Ok, dual licensing is practical.

> > Problem: Only the copyright owners can sell the closed license. So
> > the closed license vendor must own the copyright of all modifications
> > made to their product (by the open source community at large). Is this
> > feasible? Practical?  Done? (MySQL?)
> 
> Yes.  The FSF (back to them again) insist that any contributor assign the
> copyright of the contribution back to them, not because they have any
> intention of dual-licensing, but because it allows them to be the sole
> copyright author for purposes of copyright-infringement lawsuits.

And for royalty purposes?

> > Another problem: The need to buy a closed license for X lies exclusively
> > on the existence of (exclusively) closed software Y the buyer is joining
> > with X to form a distributable or sellable product Z. If Y is opened,
> > then Z must also be opened, and then, again, bye bye business. Corollary
> > (unwanted?): the open source business (dual licensing) is parasitic on
> > non-open source business. If everybody went open source, nobody could
> > sell software!
> 
> And if nobody sold computers, nobody could sell or give away software
> either.
> Elimination of proprietary software is not likely to happen, given that
> there
> are often good business reasons to keep software closed.  
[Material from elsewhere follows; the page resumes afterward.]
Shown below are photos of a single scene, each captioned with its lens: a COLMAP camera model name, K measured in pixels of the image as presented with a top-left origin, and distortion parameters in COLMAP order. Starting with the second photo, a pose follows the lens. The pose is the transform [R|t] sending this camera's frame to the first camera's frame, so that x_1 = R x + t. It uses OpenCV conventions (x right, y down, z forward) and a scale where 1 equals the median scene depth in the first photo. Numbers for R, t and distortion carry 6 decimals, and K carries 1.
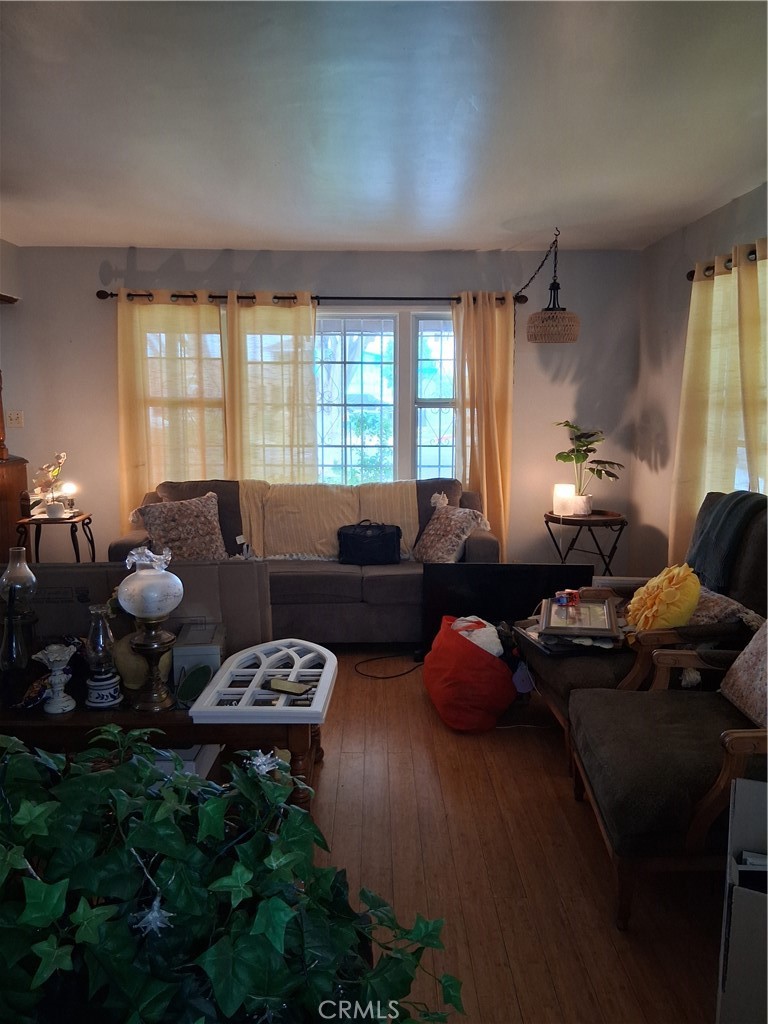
lens RADIAL K [[759.5, 0, 384.0], [0, 759.5, 512.0], [0, 0, 1]] dist [0.098686, -0.002216]
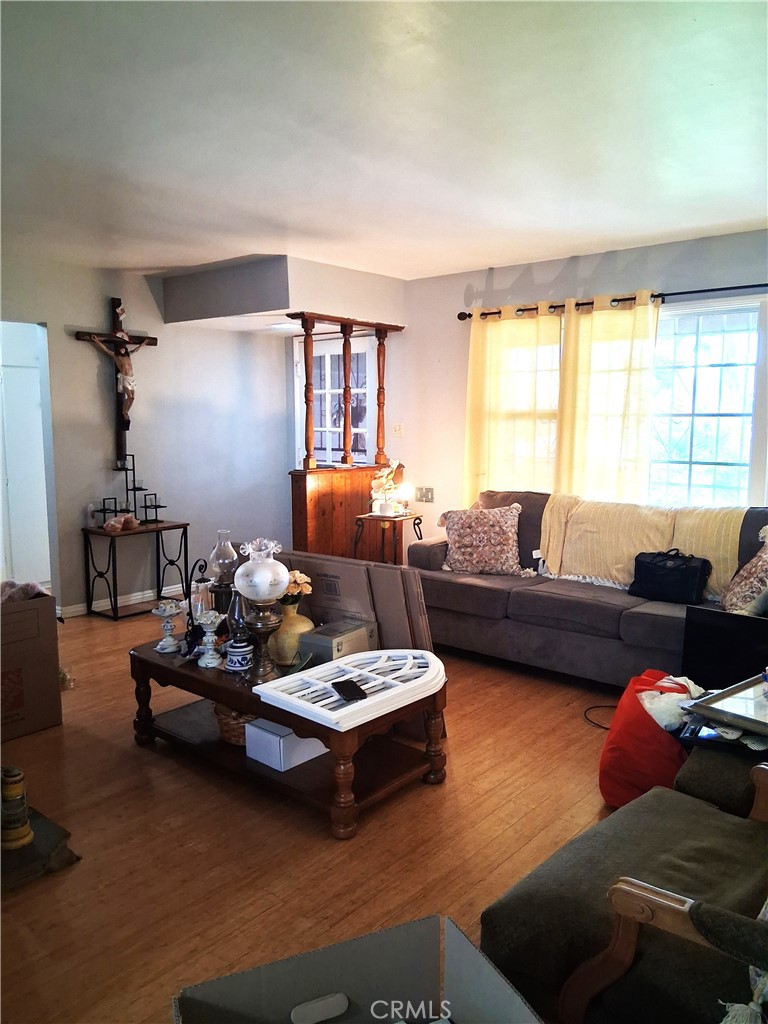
lens RADIAL K [[759.5, 0, 384.0], [0, 759.5, 512.0], [0, 0, 1]] dist [0.098686, -0.002216]
pose [[0.771280, 0.080938, -0.631329, 0.270285], [-0.093291, 0.995545, 0.013660, -0.012235], [0.629622, 0.048361, 0.775395, 0.119984]]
So there are "good reasons" to close as well as to open! This seems to suggest 
it's a symbiosis, not a parasitism. But still closed software could strive 
without the open, and the opposite is not true...

> Eric Raymond says in "The Magic Cauldron"
> (at http://catb.org/~esr/writings/magic-cauldron/magic-cauldron-10.html):
> 
> 	On the other hand, open source seems to make the least sense
> 	for companies that have unique possession of a value-generating
> 	software technology (strongly fulfilling criterion (e)) which is
> 	(a) relatively insensitive to failure, which can (b) readily be
> 	verified by means other than independent peer review, which is
> 	not (c) business-critical, and which would not have its value
> 	substantially increased by (d) network effects or ubiquity.

So many factors, and so few models (open, closed).

> > Conditions of Use of MAA Artifacts
> 
> It is more than questionable whether any such conditions of use are
> enforceable among people who have not signed a contract with the source.
> In particular,
>
> >     1.3  The use of any MAA artifact is subject to these conditions. The
> use,
> >     of an MAA artifact, not in accordance with these conditions, is an
> >     illegal act.
> 
> does not give any theory whereby the use of something can be made "an
> illegal act".  Copyright law, at least, does not constrain use.  Patent
> law can and does, but I suppose that the creators of MAA artifacts do not
> generally hold patents on the subject matter.

Ok. These are legal details. I'm interested in the gist (clase 1.1.) It's a 
good thing it passed undiscussed?

(I'm replying to the individual address and cc-ing to the list as this was how 
I got the message. But shouldn't we just write to the list?)